The equipment buying cycle that took hold this winter shows no signs of cooling. North American fleets ordered roughly 31,400 Class 8 trucks in June, according to preliminary figures from ACT Research — a 231% increase over the depressed 9,463 units ordered in June 2025. FTR Transportation Intelligence's preliminary count of 30,500 units tells the same story, up 241% year over year.
June marked the strongest gain yet in a seven-month streak of elevated order activity. FTR called it the second-largest June net order total since it began tracking the market, running about 68% above the 10-year June average — remarkable for a month that typically sits in the slow season for orders.
A Cycle With Staying Power
The month extends what has become an unmistakable trend. Year-to-date Class 8 orders are up roughly 125% versus 2025, cumulative intake for the current order season (September 2025 through June 2026) is running about 36% ahead of the prior season, and the 12-month rolling total now stands at 334,160 units.
"June orders confirm that the Class 8 cycle remains constructive, as monthly intake continues to surprise to the upside." — Dan Moyer, Senior Analyst, FTR Transportation Intelligence
ACT Research's Carter Vieth attributed the strength to "the ongoing, supply-led and demand-supported recovery" — improving freight rates giving carriers the means to buy, while tightening capacity gives them the reason. Record spot rates, healthier carrier finances, and a calmer tariff environment than 2025 are all feeding demand.
The Build-Slot Squeeze
The most important development for fleets planning purchases isn't the order count itself — it's what the surge is doing to availability. Demand is now outpacing available 2026 production capacity, pushing OEMs into a capacity-allocation phase. Orders placed today are increasingly landing in first-half 2027 delivery slots rather than 2026 ones.

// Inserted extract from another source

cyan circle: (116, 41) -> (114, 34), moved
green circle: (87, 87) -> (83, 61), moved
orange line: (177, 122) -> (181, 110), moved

Layered on top is the EPA's 2027 emissions regime, which drops the NOx limit to 0.035 grams per brake horsepower-hour and is expected to add meaningful cost to new trucks. That combination — filling build slots plus a looming price step-up — is keeping pre-buy pressure firmly on current-generation equipment.
What This Means for Fleet Owners
The window to secure pre-2027 equipment at current pricing is narrowing in real time:
- Lead times are extending. With 2026 slots nearly spoken for, fleets that wait risk taking delivery well into 2027 — after the freight upcycle has been running for a year or more.
- Pre-buy economics still favor acting now. Ordering current-generation trucks locks in pricing ahead of the EPA 2027 cost increases.
- The used market benefits too. As new-truck availability tightens, well-maintained used equipment becomes an increasingly attractive — and increasingly competitive — alternative for fleets that need capacity sooner.
- Financing arranged early beats financing arranged late. Carriers with credit and financing lined up can commit the moment the right truck — new or used — becomes available, rather than losing the unit while paperwork catches up.
Seven straight months of strong orders say the industry believes in this cycle. For fleets still on the sidelines, the calculus is straightforward: equipment ordered today earns record rates sooner, costs less than its 2027 successor, and gets ahead of a delivery queue that grows longer every month.